R&D teams are a significant element in building a business that can innovate and compete in today’s modern economy. Companies that push the technological frontier are those best equipped to survive in the coming years and decades.
But what does it take to actually build an R&D team that gets things done? Firms are often wary of investing large sums of money into unproven technologies or individuals. What’s more, projects often come up short, not providing the results that people had hoped for.
In this post, we take a look at how to build a research and development team from the ground up. Try the following:
Create An Overarching Vision
R&D work is often trial and error. When you are pushing the frontiers of knowledge, there are no guarantees. Even so, team members need a vision. They need to understand what they are trying to achieve. The more they keep their eyes fixed on the goal, the more likely they are to develop helpful solutions.
What might an overarching vision look like? Well, suppose that the R&D firm is working on new battery technologies. They could, for instance, have the goal of creating a new battery technology that works better than the current state-of-the-art.
Define Goals And Objectives
The next step is to define various goals and objectives that you expect the team to meet. These need to be specific and time-bound. For instance, when will you develop this new battery technology. How long, approximately, do you think that it will take?
Create The Right Environment
You’ll also need a high-quality lab in which to do research. However, you may not have the skills necessary in your organization to create one. If you are a startup, you might have access to an incubator, but spaces in these organizations are rare.
Firms, such as LOC Scientific, recommend working with partners. The idea is to pair with a company that has experience building labs in your industry so that your team can get the tools it needs to thrive.
Experiment, But Also Focus
Once you have your goals written down and a lab set up, you’ll need to strike a balance between experimentation and focus. Experimentation is necessary because it helps your team discover the unexpected. However, focus is also essential. You need to ensure that the team remains on track and doesn’t go down a blind alley.

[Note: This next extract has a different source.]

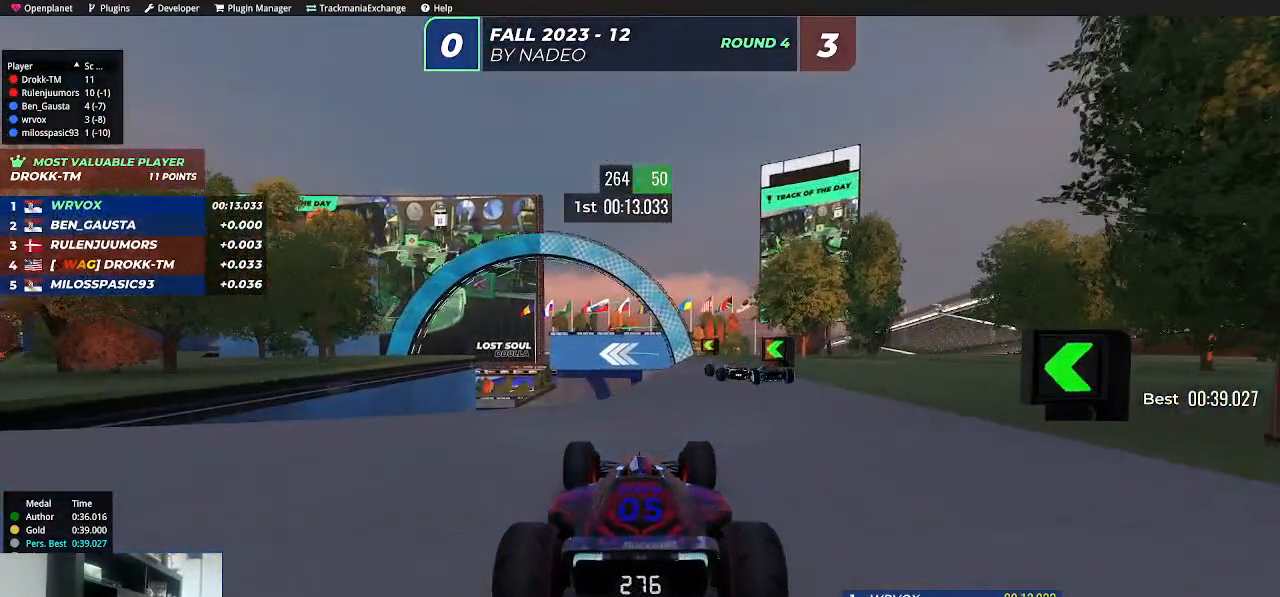
{"keys": ["up"], "events": []}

Naturally, to get this balance right, you’ll need expertise. As a general rule of thumb, only engage in projects that will add value to your business. Side projects might appear interesting, but unless you can sell them or use them to compete with your rivals, they aren’t much use.
Give Your R&D Team Independence
Lastly, stifling an R&D team doesn’t produce the best results. Instead, you want to ensure that individuals have opportunities for professional growth. Sometimes, that will mean making mistakes, but that’s okay. It’s all a part of the continuous learning process and getting new ideas off the ground.